• **Goal of the exercise**
Lines below that include the word "metres" should each be copied.

—————

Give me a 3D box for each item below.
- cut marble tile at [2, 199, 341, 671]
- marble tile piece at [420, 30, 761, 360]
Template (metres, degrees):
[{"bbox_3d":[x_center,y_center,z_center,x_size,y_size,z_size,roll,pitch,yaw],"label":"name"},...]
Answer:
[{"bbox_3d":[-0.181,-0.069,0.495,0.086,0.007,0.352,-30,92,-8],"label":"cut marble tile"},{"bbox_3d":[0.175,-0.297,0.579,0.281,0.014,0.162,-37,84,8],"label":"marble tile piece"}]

—————

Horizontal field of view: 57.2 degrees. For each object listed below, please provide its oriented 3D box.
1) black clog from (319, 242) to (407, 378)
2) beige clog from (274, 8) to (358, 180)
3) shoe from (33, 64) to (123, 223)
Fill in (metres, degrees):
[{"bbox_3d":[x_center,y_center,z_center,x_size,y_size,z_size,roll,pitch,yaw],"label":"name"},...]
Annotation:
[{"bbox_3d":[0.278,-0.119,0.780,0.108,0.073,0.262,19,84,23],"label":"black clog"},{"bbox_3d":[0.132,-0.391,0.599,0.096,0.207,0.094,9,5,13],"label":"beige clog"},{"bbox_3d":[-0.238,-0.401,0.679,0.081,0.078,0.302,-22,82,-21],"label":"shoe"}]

—————

• **Response box**
Template (metres, degrees):
Fill in (metres, degrees):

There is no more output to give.